By: Abrena Rowe ~Copy Editor~
One thing I am tired of hearing is “Everything happens for a reason.” I think that is complete and utter bullshit. It is a philosophy that manages to combine maximum arrogance with maximum ignorance.
It portrays whatever higher power above as heartless, cold and ruthless. This way of thinking allows excuses for bad things to happen to good people and gives no room for real thought or explanation as to why things actually are happening.
Two months ago I drove my car into a highway wall going about 45 miles per hour, hit my head against the driver’s window, knocked myself unconscious for a few seconds, and I’m still dealing with the repercussions of my concussion and muscular injuries.
Every time I tell the story, see a doctor or therapist or someone asks how I am, at some point in our conversation they say “Well, everything happens for a reason. You’ll figure out why this happened to you.”
I went to Target before my 11 a.m. class to get earbuds. My old pair shorted out, and I decided to buy a couple other useless things that could’ve waited for another time as well. I was rushed, pressed for time, and I am already an anxious driver. The trip could have waited. It was raining, and I knew my car doesn’t handle well in those conditions, which is why I crashed in the first place.
My car wouldn’t turn right on the ramp so I was still moving straight while the road curved. So at that point it was: Car meet wall, head meet window and me meet hysteria.
Various aspects of this situation could have been avoided. For starters, I could have not gone to Target while it was raining because my car doesn’t operate well in the rain, and I am not the best driver due to anxiety behind the wheel. Then I could’ve gotten off at the I-75 exit when leaving Target instead of turning onto the Norwood Lateral. Then I could’ve stayed on Montgomery Road and en route to Xavier instead of getting back on the highway to get off at Dana Avenue.
Now I am dealing with exacerbated medical issues on top of preexisting head trauma. Consequently, I have fallen behind in classes from last semester and the current term and facing the decision of potentially having to drop out of my current program and pursue a different course of action to become an athletic trainer.
Nothing I had planned for myself, nothing I had expected, has happened and no, I do not think it “happened for a reason.” I don’t see how this is a “blessing in disguise.” My life has been slightly derailed by an avoidable situation.
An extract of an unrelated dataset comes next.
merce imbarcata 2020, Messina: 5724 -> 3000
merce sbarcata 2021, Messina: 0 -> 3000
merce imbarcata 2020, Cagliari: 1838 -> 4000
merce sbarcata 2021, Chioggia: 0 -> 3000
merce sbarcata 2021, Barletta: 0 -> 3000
I understand the purpose behind saying “everything happens for a reason.” We need that sliver of hope as human beings to think that there is a power greater than us making things happen, especially when situations in our life don’t go quite as planned. As children, we had the security of a superior being in control at all times taking care of us and keeping us safe. As adults we miss that, which could be a reason we feed into the “everything happens for a reason” philosophy.
I had four chances to prevent this accident. Four. So one would think maybe it was meant to be. I was meant to hit the exit ramp from the Norwood Lateral to I-71 on December 1. But why?
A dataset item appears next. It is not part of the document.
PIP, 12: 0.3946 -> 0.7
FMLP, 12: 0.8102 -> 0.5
What reasons are there that whatever controls us would make me knock myself unconscious in a car, putting my car out of commission for good and throwing my entire life off course?
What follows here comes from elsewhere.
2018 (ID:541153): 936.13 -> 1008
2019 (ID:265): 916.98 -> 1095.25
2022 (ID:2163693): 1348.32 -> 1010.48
That’s a question I might never be able to answer or get the answer to for the rest of my life.
Maybe I went through this simply to be able to write this piece and connect with those who have a similar philosophy.
If this is supposed to be a wake up call for me to slow down, I’m out of bed and moving at a much slower pace. I get the message. If this was supposed to allow me to open up and be more vulnerable to others, here I am. I understand.
This has been beyond a learning experience for me, but I still refuse to believe there was a reason for it happening. Sometimes crappy things happen in life and there’s no way around it.